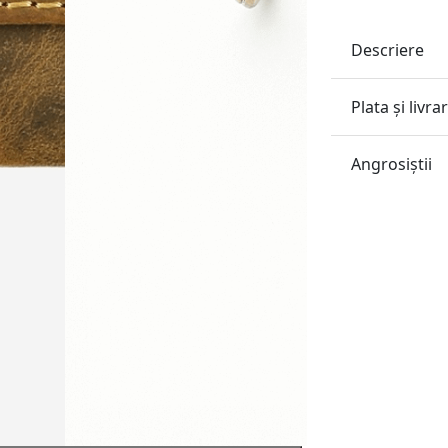
Descriere
Plata și livra
Angrosiştii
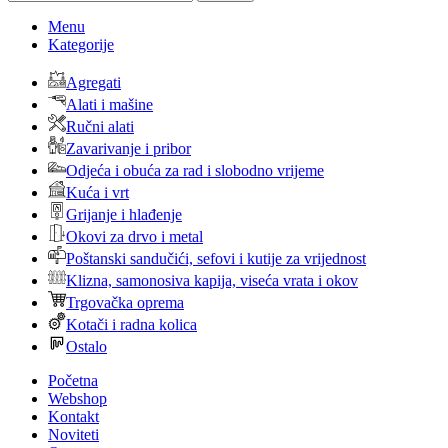
Menu
Kategorije
Agregati
Alati i mašine
Ručni alati
Zavarivanje i pribor
Odjeća i obuća za rad i slobodno vrijeme
Kuća i vrt
Grijanje i hlađenje
Okovi za drvo i metal
Poštanski sandučići, sefovi i kutije za vrijednost
Klizna, samonosiva kapija, viseća vrata i okov
Trgovačka oprema
Kotači i radna kolica
Ostalo
Početna
Webshop
Kontakt
Noviteti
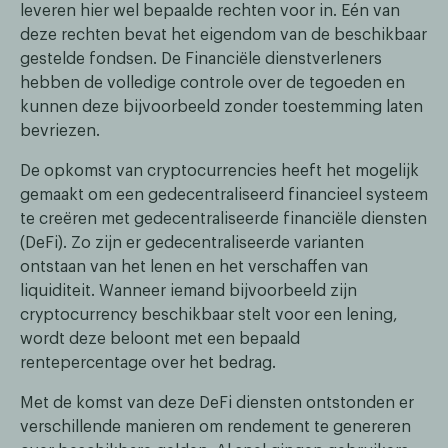
leveren hier wel bepaalde rechten voor in. Eén van
deze rechten bevat het eigendom van de beschikbaar
gestelde fondsen. De Financiële dienstverleners
hebben de volledige controle over de tegoeden en
kunnen deze bijvoorbeeld zonder toestemming laten
bevriezen.
De opkomst van cryptocurrencies heeft het mogelijk
gemaakt om een gedecentraliseerd financieel systeem
te creëren met gedecentraliseerde financiële diensten
(DeFi). Zo zijn er gedecentraliseerde varianten
ontstaan van het lenen en het verschaffen van
liquiditeit. Wanneer iemand bijvoorbeeld zijn
cryptocurrency beschikbaar stelt voor een lening,
wordt deze beloont met een bepaald
rentepercentage over het bedrag.
Met de komst van deze DeFi diensten ontstonden er
verschillende manieren om rendement te genereren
________
TASK OBJECTIVE ::
Reproduce the text of the listing above, swapping "DeFi" for "DEFI" wherever it occurs and leaving everything else unchanged. Omit the picture markers from your answer.

OUTPUT FOR THIS EXERCISE ::
Descriere
Plata și livra
Angrosiştii
Menu
Kategorije
Agregati
Alati i mašine
Ručni alati
Zavarivanje i pribor
Odjeća i obuća za rad i slobodno vrijeme
Kuća i vrt
Grijanje i hlađenje
Okovi za drvo i metal
Poštanski sandučići, sefovi i kutije za vrijednost
Klizna, samonosiva kapija, viseća vrata i okov
Trgovačka oprema
Kotači i radna kolica
Ostalo
Početna
Webshop
Kontakt
Noviteti
leveren hier wel bepaalde rechten voor in. Eén van
deze rechten bevat het eigendom van de beschikbaar
gestelde fondsen. De Financiële dienstverleners
hebben de volledige controle over de tegoeden en
kunnen deze bijvoorbeeld zonder toestemming laten
bevriezen.
De opkomst van cryptocurrencies heeft het mogelijk
gemaakt om een gedecentraliseerd financieel systeem
te creëren met gedecentraliseerde financiële diensten
(DEFI). Zo zijn er gedecentraliseerde varianten
ontstaan van het lenen en het verschaffen van
liquiditeit. Wanneer iemand bijvoorbeeld zijn
cryptocurrency beschikbaar stelt voor een lening,
wordt deze beloont met een bepaald
rentepercentage over het bedrag.
Met de komst van deze DEFI diensten ontstonden er
verschillende manieren om rendement te genereren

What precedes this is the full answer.